Strike, fellows, strike! This is the man I seek.
            [The Myrmidons kill Hector.]
So, Ilium, fall thou next! Come, Troy, sink down!
Here lies thy heart, thy sinews, and thy bone.
On, Myrmidons, and cry you all amain
“Achilles hath the mighty Hector slain.”
(5.9.10–14)

This passage marks the climax of the play’s action, when Achilles, back on the battlefield at long last, slays Hector and wins a decisive victory for the Greeks. At least, that is how conventional retellings of the Trojan War frame this moment. Shakespeare’s take on Achilles’s defeat of Hector proves rather dark and morally questionable. In Homer’s account of this event in the Iliad, Achilles meets Hector on the battlefield and kills him in one-on-one combat, piercing the great Trojan in the neck with his spear. Shakespeare’s account diverges from Homer significantly. Although Achilles and Hector do meet and engage in single combat, their fight isn’t decisive. Achilles complains that his time away from battle has left him out of shape, and he runs away to recover his strength. But instead of returning to resume their one-on-one battle, Achilles assembles a gang of mercenaries known as Myrmidons, and they converge on Hector together. At this point, near the end of the day and just before the trumpets of retreat ring out, Achilles and his gang surround Hector and, though he is unarmed, kill him.

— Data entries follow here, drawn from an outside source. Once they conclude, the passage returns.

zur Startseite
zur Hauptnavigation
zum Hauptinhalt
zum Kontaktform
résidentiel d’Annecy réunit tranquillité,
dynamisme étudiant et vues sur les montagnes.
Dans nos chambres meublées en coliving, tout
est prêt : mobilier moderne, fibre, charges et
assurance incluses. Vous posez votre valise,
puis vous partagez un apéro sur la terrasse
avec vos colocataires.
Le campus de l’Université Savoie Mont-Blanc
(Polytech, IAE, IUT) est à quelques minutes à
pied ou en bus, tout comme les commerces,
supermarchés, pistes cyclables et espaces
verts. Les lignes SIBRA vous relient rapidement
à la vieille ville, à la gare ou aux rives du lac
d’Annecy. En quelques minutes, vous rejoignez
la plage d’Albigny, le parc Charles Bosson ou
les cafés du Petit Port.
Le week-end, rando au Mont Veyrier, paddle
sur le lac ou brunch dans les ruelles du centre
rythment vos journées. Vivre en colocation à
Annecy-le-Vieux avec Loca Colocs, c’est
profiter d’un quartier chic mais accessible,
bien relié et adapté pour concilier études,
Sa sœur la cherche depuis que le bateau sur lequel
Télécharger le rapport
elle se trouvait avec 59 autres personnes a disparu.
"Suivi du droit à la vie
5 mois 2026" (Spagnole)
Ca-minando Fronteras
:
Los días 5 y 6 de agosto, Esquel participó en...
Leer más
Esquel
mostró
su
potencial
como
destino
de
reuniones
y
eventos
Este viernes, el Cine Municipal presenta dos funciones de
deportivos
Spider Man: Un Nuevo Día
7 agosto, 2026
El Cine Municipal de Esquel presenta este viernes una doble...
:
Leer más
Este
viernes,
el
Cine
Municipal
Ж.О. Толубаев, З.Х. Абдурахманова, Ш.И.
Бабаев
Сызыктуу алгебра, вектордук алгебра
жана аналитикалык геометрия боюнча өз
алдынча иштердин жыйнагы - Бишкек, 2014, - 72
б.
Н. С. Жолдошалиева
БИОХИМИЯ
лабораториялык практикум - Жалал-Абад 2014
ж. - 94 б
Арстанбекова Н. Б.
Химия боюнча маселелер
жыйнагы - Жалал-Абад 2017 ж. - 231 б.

In ancient warfare, it was considered deeply dishonorable to kill an unarmed opponent. Only through a fair fight could honor and fame be legitimately won. With this in mind, it’s fair to say that Achilles didn’t defeat Hector so much as murder him in cold blood. Curiously, though, Shakespeare’s stage direction is ambiguous about who actually deals Hector the death blow. He simply writes, “The Myrmidons kill Hector,” leaving it open to interpretation as to whether Achilles takes any direct role in the killing. But regardless of how this event might be staged, there’s something distinctly untruthful about the Greek’s victorious cry, “Achilles hath the mighty Hector slain.” The reprehensible conditions of Hector’s death render this supposedly climactic moment pathetically anticlimactic. Furthermore, the unfulfilling conclusion to the Achilles–Hector arc mirrors the unsatisfying conclusion to Troilus’s story. Not only does he fail to avenge himself against Diomedes, but the Greek manages to steal Troilus’s horse and make himself “[Cressida’s] knight by proof” (5.5.5). Ultimately, then, what should be the play’s dramatic apex turns out to be its pitiful nadir.